_REQUIRED ACTION_
Look below for the line that contains "برای افرادیست که", then copy it and each following line exactly, through and including the line that contains "آیا ساعت‌های دنيل كلين گارانتی دارند؟".

[Items from a dataset]
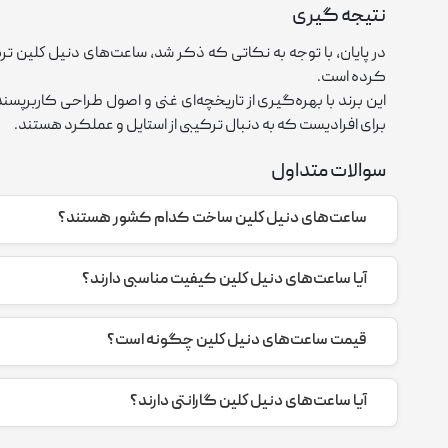
نتیجه گیری
در پایان، با توجه به نکاتی که ذکر شد، ساعت‌های دنيل كلين ترک
کرده است.
این برند با بهره‌گیری از تاریخچه‌ای غنی و اصول طراحی کاربرپس
برای افرادیست که به دنبال ترکیبی از استایل و عملکرد هستند.
سوالات متداول
ساعت‌های دنيل كلين ساخت کدام کشور هستند؟
استانداردهای بالا بهره می‌برند
آیا ساعت‌های دنيل كلين کیفیت مناسبی دارند؟
بله، ساعت‌های دنيل كلين به دلیل استفاده از مواد اولیه باکی
متنوع، باعث شده‌اند این ساعت‌ها از محبوبیت بالایی برخوردار ش
قیمت ساعت‌های دنيل كلين چگونه است؟
ساعت‌های دنيل كلين به دلیل مدیریت بهینه هزینه‌های تولید، با
گسترده‌ای از مشتریان جذاب کرده است.
آیا ساعت‌های دنيل كلين گارانتی دارند؟
بله، ساعت‌های دنيل كلين معمولاً با گارانتی و خدمات پس از ف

_ANSWER AREA_
برای افرادیست که به دنبال ترکیبی از استایل و عملکرد هستند.
سوالات متداول
ساعت‌های دنيل كلين ساخت کدام کشور هستند؟
استانداردهای بالا بهره می‌برند
آیا ساعت‌های دنيل كلين کیفیت مناسبی دارند؟
بله، ساعت‌های دنيل كلين به دلیل استفاده از مواد اولیه باکی
متنوع، باعث شده‌اند این ساعت‌ها از محبوبیت بالایی برخوردار ش
قیمت ساعت‌های دنيل كلين چگونه است؟
ساعت‌های دنيل كلين به دلیل مدیریت بهینه هزینه‌های تولید، با
گسترده‌ای از مشتریان جذاب کرده است.
آیا ساعت‌های دنيل كلين گارانتی دارند؟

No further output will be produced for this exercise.